The Big Bet By Central Banks
The recent report on GDP continues to support the idea of a market driven by liquidity and artificial supports rather than economic strength. While the mainstream analysts and economists keep hoping with each passing year that this will be the year the economy comes roaring back – the reality is that all the stimulus and financial support available from the Fed, and the government, can’t put a broken financial transmission system back together again.
However, while the economics and the fundamentals don’t support the financial markets – the divergence between fantasy and reality can continue as long as the Central Banks are willing to continue flooding the markets with liquidity, and as we have long suggested, continue outright equity purchases for their balance sheets. From Bloomberg:
“Central banks, guardians of the world’s $11 trillion in foreign-exchange reserves, are buying stocks in record amounts as falling bond yields push even risk- averse investors toward equities.
In a survey of 60 central bankers this month by Central Banking Publications and Royal Bank of Scotland Group Plc, 23 percent said they own shares or plan to buy them. The Bank of Japan, holder of the second-biggest reserves, said April 4 it will more than double investments in equity exchange traded funds to 3.5 trillion yen ($35.2 billion) by 2014. The Bank of Israel bought stocks for the first time last year while the Swiss National Bank and the Czech National Bank have boosted their holdings to at least 10 percent of reserves.”
The reality is that we now live in a world where “freely traded markets” are an
anachronism and fundamentals rules simply no longer apply.
However, the problem is that such actions continually leads to asset bubbles,
and eventual busts, that not only impact economic stability but destroy the
financial stability of families. The risk is not lost on the Federal Reserve as
Minneapolis Fed President Kocherlakota recently stated:
“Unusually low real interest rates should be expected to be linked with inflated asset prices, high asset return volatility and heightened merger activity. All of these financial market outcomes are often interpreted as signifying financial market instability…[the FOMC] may only be able to achieve its macroeconomic objectives in association with signs of instability in financial markets. These financial market phenomena could pose macroeconomic risks.”
In other words the only way for the Fed to achieve its goals of inflating the economy is to create an asset bubble. Of course, the insanity is that once the goals are achieved the asset bubble busts and then the process must be started again.
Of course, through the long course of the Federal Reserve’s ongoing interventions into the economy they have never witnessed an asset bubble before it burst. It is unlikely to do so this time either.

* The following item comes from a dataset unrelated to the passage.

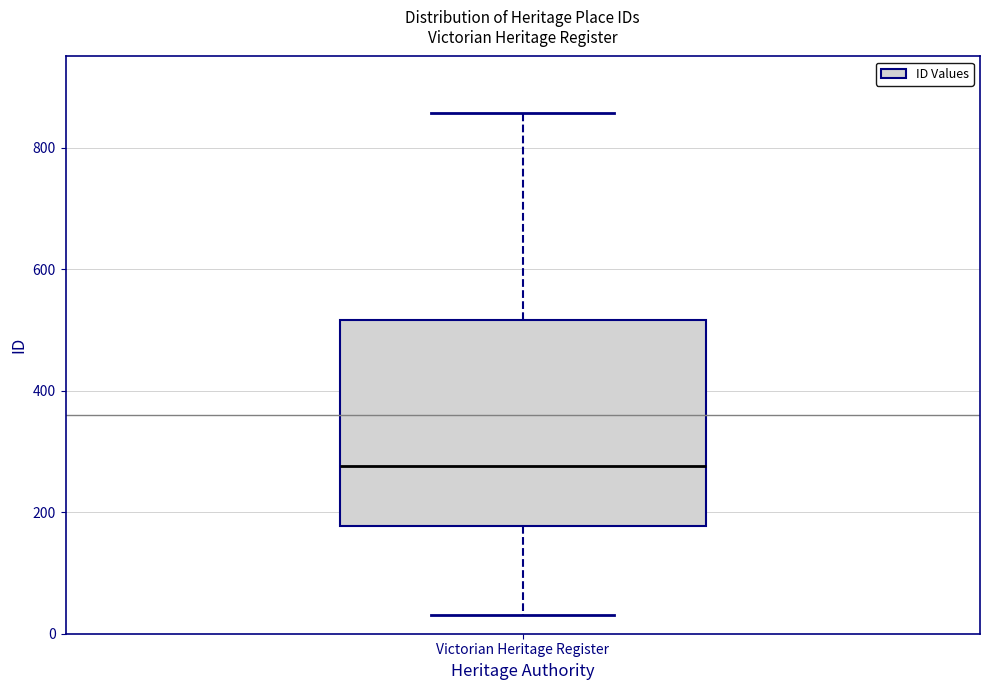

Transcribe this box plot: give where the median line is, the range the box spans, and where the two whiskers end, as read against the y-axis. The values are not printed on the chart, so give them approximately, as read against the axis.

median 280, box 180 to 520, whiskers 40 to 860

However, the Financial Stability Oversight Council, which features leaders of the Treasury, Fed and other regulators, highlighted a number of potential risks for the financial system. These are the seven themes around which the council organized its recommendations and findings:
- The vulnerability to runs in wholesale funding markets that can lead to destabilizing fire sales;
- The housing finance system that continues to rely heavily on government and agency guarantees, while private mortgage activity remains muted;
- Operational risks that can cause major disruptions to the financial
system;- The reliance on reference interest rates, which recent investigations
have demonstrated were manipulated, particularly in the case of the London Interbank Offered Rate (Libor);- The need for financial institutions and market participants to be
resilient to interest rate risk;- Long-term fiscal imbalances, as the absence of bipartisan agreement on U.S. fiscal adjustment has raised questions about whether longterm fiscal problems may be resolved smoothly; and
- The United States’ sensitivity to possible adverse developments in
foreign economies.
It just doesn’t make much sense if you think about it. The Fed is pushing interest rates to levels that impede economic growth – hoping to get economic growth. At the same time a bubble is being created in the asset markets as they chase equities to get a yield higher than what they artificially created. More importantly, they recognize the risk that they have created. Is it just me or does this whole setup just seem terribly flawed?
Eventually, the current disconnect between the economy and the markets will merge. My bet is that such a convergence is not likely to be a pleasant one.